§ **Excerpted text**:

Monkeyline revisited

At the height of it all, some Pommie journo living here wrote a column calling for Ponting’s resignation, for the way his team’s behaviour had shamed the country and undermined the spirit of the game, which in turn led to a two-year investigation of

Rob Steen
Rob Steen
25-Feb-2013
Ricky Ponting rejoices after the win over India, Australia v India, 2nd Test, Sydney, 5th day, January 6, 2008

Getty Images

The WACA, January 2028: A father and his teenage son are sitting together in the sparsely-populated Lillee-Marsh-Hussey stand, watching Australia play India in a Test match. Virtually ignoring events on the field, the boy flicks through a magazine.
Son (grumpily): Here, dad, help me with this question. I only need one more answer to win tickets to next year’s Ashes Twenty20 – some proper cricket, not like this crap.
Father (sighing heavily): OK, you philistine, hit me.
Son: What was “Monkeyline”? Twenty words or less.
Father: Ah yes, I remember it well. Bollyline they called it at first. Sorry business all round.
Son: Do go on.
Father: It was about a lot of things, mostly power, on the field and off. It all started back in ’08 while Sir Ricky Ponting’s side were going for their 16th consecutive Test win in Sydney. They were trying to equal Lord Waugh’s team’s record but were still well short of the 25 Mohammad Ashraful Jr’s lot set last year. The Indians tended to be erratic but they had some fabulous batsmen like Sachin Tendulkar and the legendary VVS Laxman, who later became prime minister, and they were making a decent fist of it, which annoyed our boys no end. Even I’ll admit they overstepped the mark when it came to sledging.
Son: Hang on…I didn’t know cricket pitches were ever covered in snow.
Father: Well, no. Sledging was just the current buzzword to describe attempts by teams to unsettle the opposition with verbal taunts that were, well, about as subtle as a sledgehammer. And back then players weren’t miked up as they are now, so they weren’t as careful with their words.

§ **Records for this exercise**:
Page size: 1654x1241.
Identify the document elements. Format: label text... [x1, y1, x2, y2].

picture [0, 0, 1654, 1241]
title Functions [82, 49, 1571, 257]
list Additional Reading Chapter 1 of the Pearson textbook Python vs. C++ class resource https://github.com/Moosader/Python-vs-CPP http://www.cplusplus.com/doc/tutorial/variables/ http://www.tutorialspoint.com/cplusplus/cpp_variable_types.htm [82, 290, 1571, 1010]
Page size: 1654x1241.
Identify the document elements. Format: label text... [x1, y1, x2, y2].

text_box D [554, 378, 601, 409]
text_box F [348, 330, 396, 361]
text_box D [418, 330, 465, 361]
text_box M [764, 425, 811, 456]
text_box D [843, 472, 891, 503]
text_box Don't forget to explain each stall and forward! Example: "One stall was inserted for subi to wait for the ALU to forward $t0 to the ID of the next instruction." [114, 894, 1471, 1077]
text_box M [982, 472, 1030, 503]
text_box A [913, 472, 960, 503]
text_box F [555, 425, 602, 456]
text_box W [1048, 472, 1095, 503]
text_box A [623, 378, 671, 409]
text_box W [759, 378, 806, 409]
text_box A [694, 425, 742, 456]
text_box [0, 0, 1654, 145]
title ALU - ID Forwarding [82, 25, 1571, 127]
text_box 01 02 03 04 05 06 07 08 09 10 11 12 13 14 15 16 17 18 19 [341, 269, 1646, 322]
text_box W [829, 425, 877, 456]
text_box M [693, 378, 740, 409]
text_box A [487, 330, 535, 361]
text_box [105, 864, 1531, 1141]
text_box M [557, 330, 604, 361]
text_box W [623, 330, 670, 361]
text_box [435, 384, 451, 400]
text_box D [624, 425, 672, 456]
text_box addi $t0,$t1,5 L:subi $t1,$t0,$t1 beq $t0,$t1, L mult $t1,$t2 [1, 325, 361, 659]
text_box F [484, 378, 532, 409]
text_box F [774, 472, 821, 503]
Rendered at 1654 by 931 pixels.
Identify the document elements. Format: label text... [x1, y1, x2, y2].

§ **Challenges**:
1 - Output the passage of the Monkeyline column from "At the height" up to and including "through a magazine.", word for word.
2 - Return every line of the listing unchanged.
The listing is unrelated to the Monkeyline column.

§ **Responses for each task**:
1 -
At the height of it all, some Pommie journo living here wrote a column calling for Ponting’s resignation, for the way his team’s behaviour had shamed the country and undermined the spirit of the game, which in turn led to a two-year investigation of

Rob Steen
Rob Steen
25-Feb-2013
Ricky Ponting rejoices after the win over India, Australia v India, 2nd Test, Sydney, 5th day, January 6, 2008

Getty Images

The WACA, January 2028: A father and his teenage son are sitting together in the sparsely-populated Lillee-Marsh-Hussey stand, watching Australia play India in a Test match. Virtually ignoring events on the field, the boy flicks through a magazine.

2 -
Page size: 1654x1241.
Identify the document elements. Format: label text... [x1, y1, x2, y2].

picture [0, 0, 1654, 1241]
title Functions [82, 49, 1571, 257]
list Additional Reading Chapter 1 of the Pearson textbook Python vs. C++ class resource https://github.com/Moosader/Python-vs-CPP http://www.cplusplus.com/doc/tutorial/variables/ http://www.tutorialspoint.com/cplusplus/cpp_variable_types.htm [82, 290, 1571, 1010]
Page size: 1654x1241.
Identify the document elements. Format: label text... [x1, y1, x2, y2].

text_box D [554, 378, 601, 409]
text_box F [348, 330, 396, 361]
text_box D [418, 330, 465, 361]
text_box M [764, 425, 811, 456]
text_box D [843, 472, 891, 503]
text_box Don't forget to explain each stall and forward! Example: "One stall was inserted for subi to wait for the ALU to forward $t0 to the ID of the next instruction." [114, 894, 1471, 1077]
text_box M [982, 472, 1030, 503]
text_box A [913, 472, 960, 503]
text_box F [555, 425, 602, 456]
text_box W [1048, 472, 1095, 503]
text_box A [623, 378, 671, 409]
text_box W [759, 378, 806, 409]
text_box A [694, 425, 742, 456]
text_box [0, 0, 1654, 145]
title ALU - ID Forwarding [82, 25, 1571, 127]
text_box 01 02 03 04 05 06 07 08 09 10 11 12 13 14 15 16 17 18 19 [341, 269, 1646, 322]
text_box W [829, 425, 877, 456]
text_box M [693, 378, 740, 409]
text_box A [487, 330, 535, 361]
text_box [105, 864, 1531, 1141]
text_box M [557, 330, 604, 361]
text_box W [623, 330, 670, 361]
text_box [435, 384, 451, 400]
text_box D [624, 425, 672, 456]
text_box addi $t0,$t1,5 L:subi $t1,$t0,$t1 beq $t0,$t1, L mult $t1,$t2 [1, 325, 361, 659]
text_box F [484, 378, 532, 409]
text_box F [774, 472, 821, 503]
Rendered at 1654 by 931 pixels.
Identify the document elements. Format: label text... [x1, y1, x2, y2].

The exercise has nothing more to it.